GOG Galaxy Games, a popular video game digital distribution platform that enables users to purchase new games and launch them from their desktop, is riddled with vulnerabilities, according to researchers at Cisco Talos.
The researchers assert that the GOG Galaxy video game launcher contains six flaws that could allow a malicious actor to carry out a variety of attacks – including two critical vulnerabilities enabling an attacker to execute arbitrary code with system privileges.
“Users are encouraged to update to the latest version of GOG Galaxy Games here as soon as possible in order to avoid these vulnerabilities,” said Talos researchers in a Tuesday post. “As they all come from different functions, there is no one, clear workaround and they can only be fixed through this patch.”
GOG, short for “Good Old Games,” has emerged as a popular alternative for Steam by offering older games not typically available on digital PC marketplaces.

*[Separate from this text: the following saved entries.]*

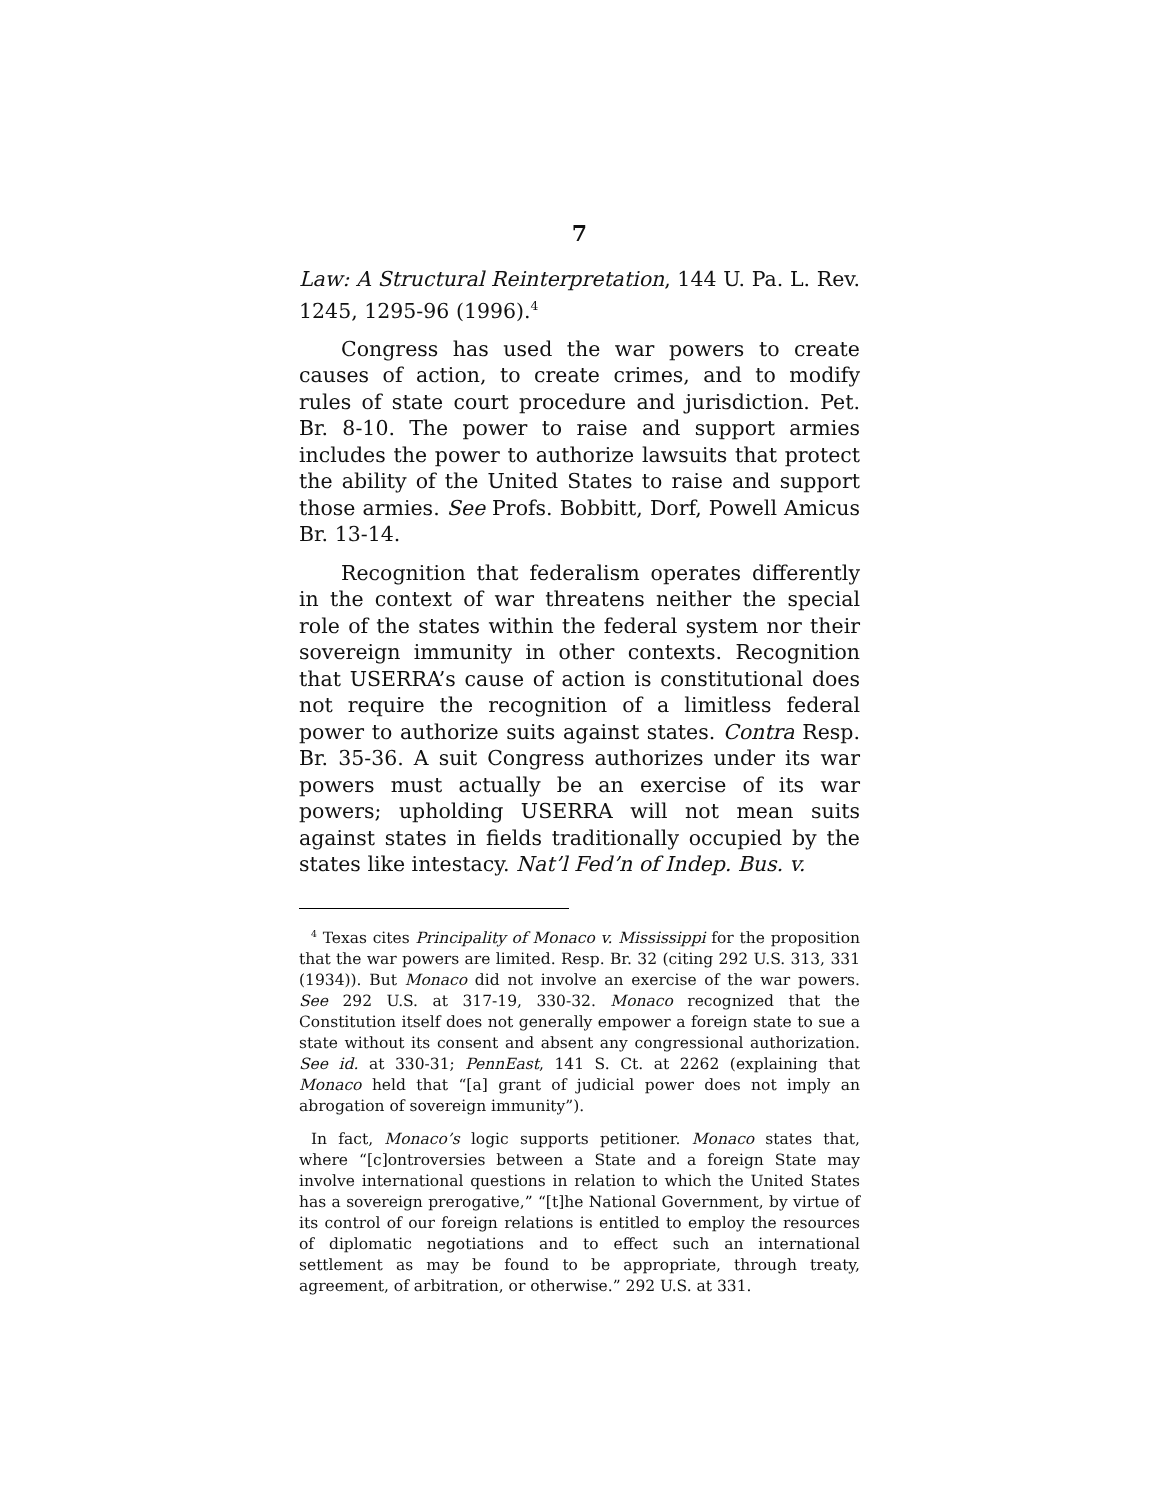7
Law: A Structural Reinterpretation, 144 U. Pa. L. Rev. 1245, 1295-96 (1996).<sup>4</sup>
Congress has used the war powers to create causes of action, to create crimes, and to modify rules of state court procedure and jurisdiction. Pet. Br. 8-10. The power to raise and support armies includes the power to authorize lawsuits that protect the ability of the United States to raise and support those armies. See Profs. Bobbitt, Dorf, Powell Amicus Br. 13-14.
Recognition that federalism operates differently in the context of war threatens neither the special role of the states within the federal system nor their sovereign immunity in other contexts. Recognition that USERRA’s cause of action is constitutional does not require the recognition of a limitless federal power to authorize suits against states. Contra Resp. Br. 35-36. A suit Congress authorizes under its war powers must actually be an exercise of its war powers; upholding USERRA will not mean suits against states in fields traditionally occupied by the states like intestacy. Nat’l Fed’n of Indep. Bus. v.
<sup>4</sup> Texas cites Principality of Monaco v. Mississippi for the proposition that the war powers are limited. Resp. Br. 32 (citing 292 U.S. 313, 331 (1934)). But Monaco did not involve an exercise of the war powers. See 292 U.S. at 317-19, 330-32. Monaco recognized that the Constitution itself does not generally empower a foreign state to sue a state without its consent and absent any congressional authorization. See id. at 330-31; PennEast, 141 S. Ct. at 2262 (explaining that Monaco held that “[a] grant of judicial power does not imply an abrogation of sovereign immunity”).
In fact, Monaco’s logic supports petitioner. Monaco states that, where “[c]ontroversies between a State and a foreign State may involve international questions in relation to which the United States has a sovereign prerogative,” “[t]he National Government, by virtue of its control of our foreign relations is entitled to employ the resources of diplomatic negotiations and to effect such an international settlement as may be found to be appropriate, through treaty, agreement, of arbitration, or otherwise.” 292 U.S. at 331.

GOG Galaxy, version 220.127.116.11, is impacted. A patch is available and users are encouraged to update as soon as possible.
The two most serious vulnerabilities are an exploitable local privilege escalation vulnerability (CVE-2018-4048) in the file system permissions of GOG Galaxy’s “temp” directory, and a exploitable local privilege elevation vulnerability (CVE-2018-4049) in the file system permissions of GOG Galaxy’s “games” directory. Both have a CVSS score of 9.3.
The flaw (CVE-2018-4048) exists in the file system permissions of GOG Galaxy’s “temp” directory, which is where games that users are downloading go until they have been fully downloaded. The issue is that GOG Galaxy extracts the executables for the automatic update function in a directory by default, allowing anyone on the system to have full control.
This enables all users to read, write or modify arbitrary files related to the GOG Galaxy Updater Service.
“An attacker can overwrite executables of the Desktop Galaxy Updater to exploit this vulnerability and execute arbitrary code with SYSTEM privileges,” according to Cisco. “The executables include sensitive data, such as a root CA [root certificate authority], as well as executables that will be run with SYSTEM privileges once they are installed, allowing an attacker to overwrite them prior to installation to achieve arbitrary code execution with SYSTEM privileges.”
Meanwhile CVE-2018-4049 exists in the file system permissions of GOG Galaxy’s “Games” directory. An attacker can overwrite executables of installed games to exploit this vulnerability and execute arbitrary code with elevated privileges.
By default, GOG Galaxy installs games in a directory that allows anyone on the system to have “full control” – allowing all users to read, write or modify arbitrary files in the “Games” directory.
“If the installed games include a privileged installer component, such as a DirectX installer, Visual Studio redistributable, or some other run-once installer that executes with Administrator permissions, the attack can result in Administrative access,” said Cisco. “Users can also elevate to other user accounts by overwriting arbitrary executables.”
Richard Johnson with Cisco Talos first notified the vendor of both flaws on Nov. 20, and public disclosure was Tuesday. While a patch is available, users of GOG Galaxy can also replace the “Full Control” permission with “Read and Execute” for the “Everyone” group in the GOG Galaxy “Temp” directory. That ensures that all file system objects behind that path inherit from the parent directory in both cases.
The product also contains two high-severity flaws and two medium-severity flaws.
The two high-severity flaws are an exploitable local privilege escalation vulnerability (CVE-2018-4050) in the privileged helper tool of GOG Galaxy’s Games (version 1.2.47 for macOS), and an exploitable local privilege escalation vulnerability (CVE-2018-4051) in the privileged helper tool of GOG Galaxy’s Games (version 1.2.47 for macOS). Both have a CVSS score of 7.1 and could lead to execution of arbitrary code with elevated privileges.
The two medium severity vulnerabilities are a local information leak vulnerability (CVE-2018-4052) allowing information disclosure, and a denial-of-service vulnerability (CVE-2018-4053).
GOG Galaxy did not respond to a request for comment from Threatpost about whether the flaws had been exploited.
It’s been a busy week for gamers in the world of security. Also this week, Nvidia, which makes gaming-friendly graphics processing units (GPUs), patched a high-severity vulnerability in its GeForce Experience software, which could lead to code execution or denial-of-service of products if exploited.